Relations between China and Central Asia are often viewed in the context of security and development, but they also have a political dimension, as reflected in the Xi’an summit and initiatives for regional cooperation.
This week in Prabhasakshi News Network’s special program Shaurya Path, we wanted to know from Brigadier DS Tripathi (R) that while the leaders of the G-7 countries were preparing for the summit in Japan, Chinese President Xi Jinping spoke about the Central Asian The countries met their counterparts from Kazakhstan, Kyrgyzstan, Tajikistan, Turkmenistan and Uzbekistan. After all, how is China increasing its influence in Central Asia as part of its plan to become an alternative to the West?
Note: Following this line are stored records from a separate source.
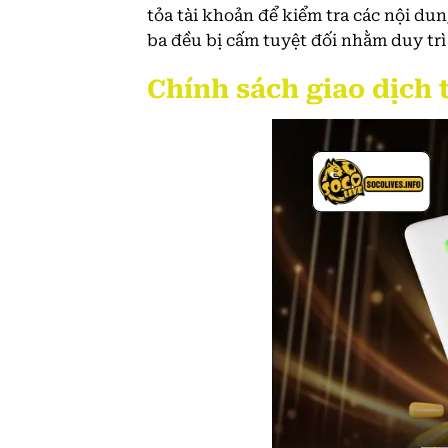
tỏa tài khoản để kiểm tra các nội dun
ba đều bị cấm tuyệt đối nhằm duy trì
Chính sách giao dịch 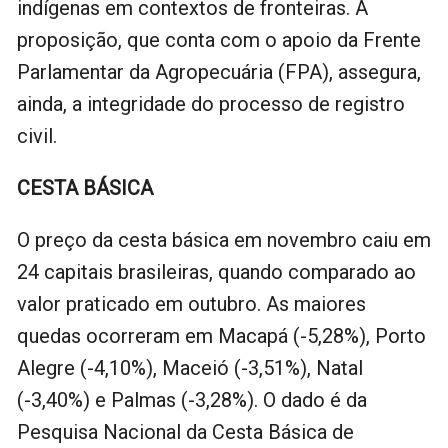
indígenas em contextos de fronteiras. A
proposição, que conta com o apoio da Frente
Parlamentar da Agropecuária (FPA), assegura,
ainda, a integridade do processo de registro
civil.
CESTA BÁSICA
O preço da cesta básica em novembro caiu em
24 capitais brasileiras, quando comparado ao
valor praticado em outubro. As maiores
quedas ocorreram em Macapá (-5,28%), Porto
Alegre (-4,10%), Maceió (-3,51%), Natal
(-3,40%) e Palmas (-3,28%). O dado é da
Pesquisa Nacional da Cesta Básica de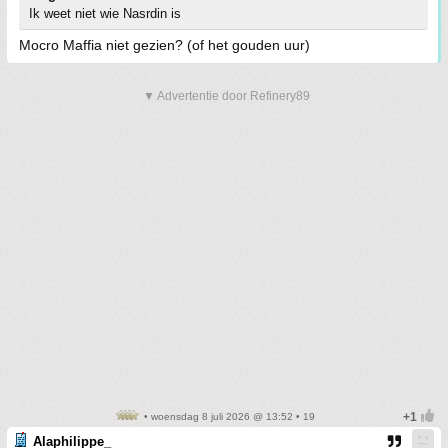
Ik weet niet wie Nasrdin is
Mocro Maffia niet gezien? (of het gouden uur)
▼ Advertentie door Refinery89
• woensdag 8 juli 2026 @ 13:52 • 19
Alaphilippe_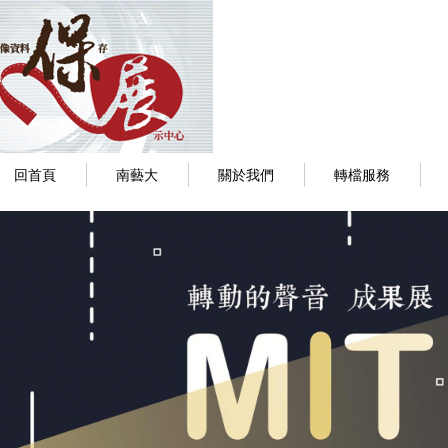
回首頁
南藝大
關於我們
轉檔服務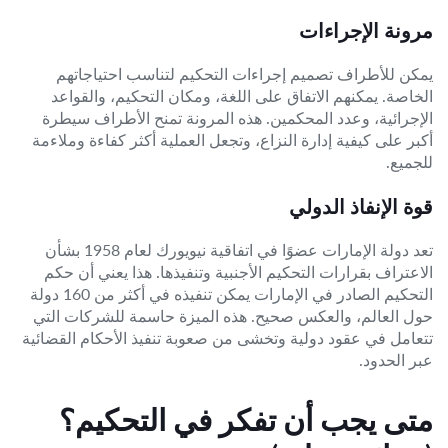
مرونة الإجراءات
يمكن للأطراف تصميم إجراءات التحكيم لتناسب احتياجاتهم
الخاصة. يمكنهم الاتفاق على اللغة، ومكان التحكيم، والقواعد
الإجرائية، وعدد المحكمين. هذه المرونة تمنح الأطراف سيطرة
أكبر على كيفية إدارة النزاع، وتجعل العملية أكثر كفاءة وملاءمة
للجميع.
قوة الإنفاذ الدولي
تعد دولة الإمارات عضوًا في اتفاقية نيويورك لعام 1958 بشأن
الاعتراف بقرارات التحكيم الأجنبية وتنفيذها. هذا يعني أن حكم
التحكيم الصادر في الإمارات يمكن تنفيذه في أكثر من 160 دولة
حول العالم، والعكس صحيح. هذه الميزة حاسمة للشركات التي
تتعامل في عقود دولية وتخشى من صعوبة تنفيذ الأحكام القضائية
عبر الحدود.
متى يجب أن تفكر في التحكيم؟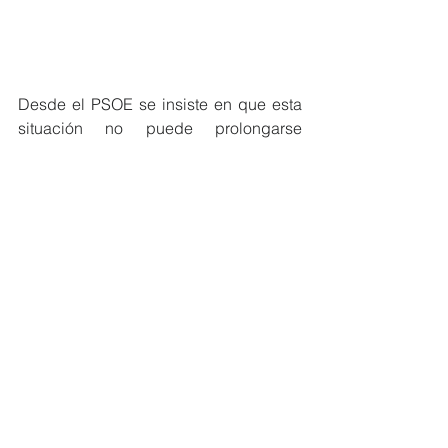
Desde el PSOE se insiste en que esta 
situación no puede prolongarse 
mediante soluciones provisionales, 
especialmente teniendo en cuenta el 
impacto positivo que el mercado había 
generado en zonas como la calle 
Mayor. “Un mercado no solo es un 
espacio de venta, es un elemento 
dinamizador que genera actividad 
económica, atrae visitantes y beneficia 
al comercio local. Por eso es 
fundamental darle estabilidad”.
En este sentido, los socialistas solicitan 
a la Concejalía de Mercados que 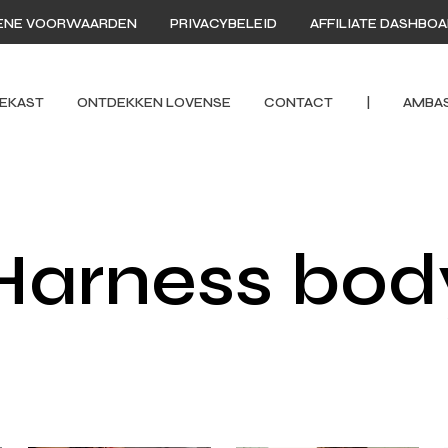
ENE VOORWAARDEN
PRIVACYBELEID
AFFILIATE DASHBO
EKAST
ONTDEKKEN LOVENSE
CONTACT
|
AMBA
Harness bod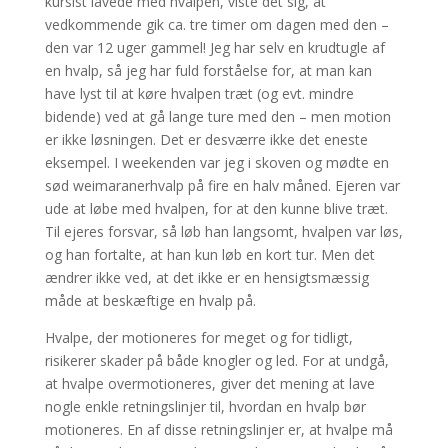
kursist lavede med hvalpen, viste det sig, at
vedkommende gik ca. tre timer om dagen med den –
den var 12 uger gammel! Jeg har selv en krudtugle af
en hvalp, så jeg har fuld forståelse for, at man kan
have lyst til at køre hvalpen træt (og evt. mindre
bidende) ved at gå lange ture med den – men motion
er ikke løsningen. Det er desværre ikke det eneste
eksempel. I weekenden var jeg i skoven og mødte en
sød weimaranerhvalp på fire en halv måned. Ejeren var
ude at løbe med hvalpen, for at den kunne blive træt.
Til ejeres forsvar, så løb han langsomt, hvalpen var løs,
og han fortalte, at han kun løb en kort tur. Men det
ændrer ikke ved, at det ikke er en hensigtsmæssig
måde at beskæftige en hvalp på.
Hvalpe, der motioneres for meget og for tidligt,
risikerer skader på både knogler og led. For at undgå,
at hvalpe overmotioneres, giver det mening at lave
nogle enkle retningslinjer til, hvordan en hvalp bør
motioneres. En af disse retningslinjer er, at hvalpe må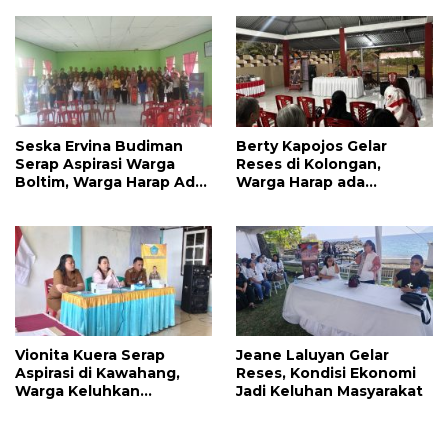
Jalan
Seska Ervina Budiman
Berty Kapojos Gelar
Serap Aspirasi Warga
Reses di Kolongan,
Boltim, Warga Harap Ada
Warga Harap ada
Dukungan Pengurusan
Bantuan Penerangan
IPR
Jalan dan UMKM
Vionita Kuera Serap
Jeane Laluyan Gelar
Aspirasi di Kawahang,
Reses, Kondisi Ekonomi
Warga Keluhkan
Jadi Keluhan Masyarakat
Infrastruktur Jalan Dan
Pendidikan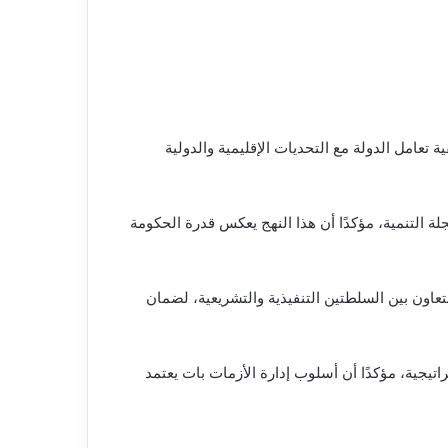
تعامل الدولة مع التحديات الإقليمية والدولية
 التنمية، مؤكدًا أن هذا النهج يعكس قدرة الحكومة
عاون بين السلطتين التنفيذية والتشريعية، لضمان
تيجية، مؤكدًا أن أسلوب إدارة الأزمات بات يعتمد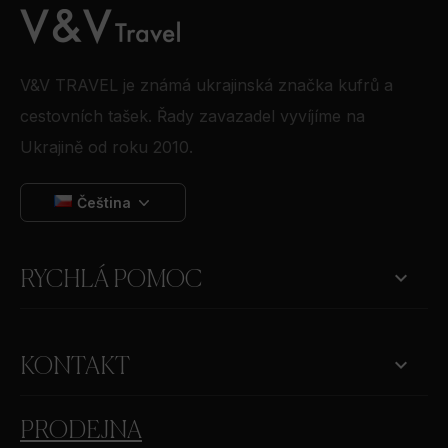
V&V TRAVEL je známá ukrajinská značka kufrů a
cestovních tašek. Řady zavazadel vyvíjíme na
Ukrajině od roku 2010.
Čeština

RYCHLÁ POMOC
keyboard_arrow_down
KONTAKT
PRODEJNA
Apart from this, how do you see the way China rejected the joint statement of G-7 and Quad?
In response, he said that in fact, Central Asia is important to China’s efforts to become an alternative to the US-led liberal order, in which China’s undisputed dominance is. Xi Jinping outlines the vision of a “China-Central Asia community with a shared future” based on the four principles of mutual assistance, common development, global security and lasting friendship during a meeting with counterparts from Central Asian countries . Although relations between China and Central Asia are often viewed in the context of security and development, they also have a political dimension, as reflected in the Xi’an summit and initiatives for regional cooperation. These initiatives propose building links between Chinese ministries and government agencies and their counterparts in Central Asia, increasing academic and cultural exchanges, and creating mechanisms such as the Central Asia-China Business Council. This is likely to further strengthen China’s role in the region. In return, China will work to insulate most of Central Asia’s authoritarian leaders from economic and political pressure from Western countries trying to move them toward democracy, and protect their sovereignty and territorial integrity from any Russian adventurism. Will do
Brigadier Shri DS Tripathi (R) said that during the summit 54 agreements were signed, 19 new cooperation mechanisms and platforms were created and nine multilateral documents including the Xi’an Declaration were prepared. Historically, Russia has been Central Asia’s main partner, but it can no longer compete with Chinese investment and construction contracts in Central Asia, which since 2005 have been around $70 billion. The tilt towards China is reflected in the declining importance of Russia’s regional integration project – the ‘Eurasian Economic Union’, compared to China’s global ‘Belt and Road’ initiative. The ‘Belt and Road’ program of infrastructure investment was launched by Xi in Kazakhstan in 2013 and since then the region has drawn closer to China not only economically, but also politically. With the Russian “Northern Corridor” now largely closed as a result of Ukraine war-related sanctions, the so-called “Middle Corridor” has become increasingly important not only to China but also to the G7 countries. The central corridor starts in Turkey and passes through Georgia and Central Asia.
Brig Shri DS Tripathi (R) said that another option with equal geo-political importance is transport through Afghanistan to the Arabian Sea via the Pakistani port of Gwadar. In the long term, a route through Afghanistan is in the interest of both China and Central Asia. It will contribute to (but also depend on) stability and security in Afghanistan. The enthusiasm with which the presidents of the five Central Asian countries have welcomed these initiatives shows their willingness to move closer to China. However, it remains to be seen how sustainable or popular this approach will be given the anti-China sentiment in the region.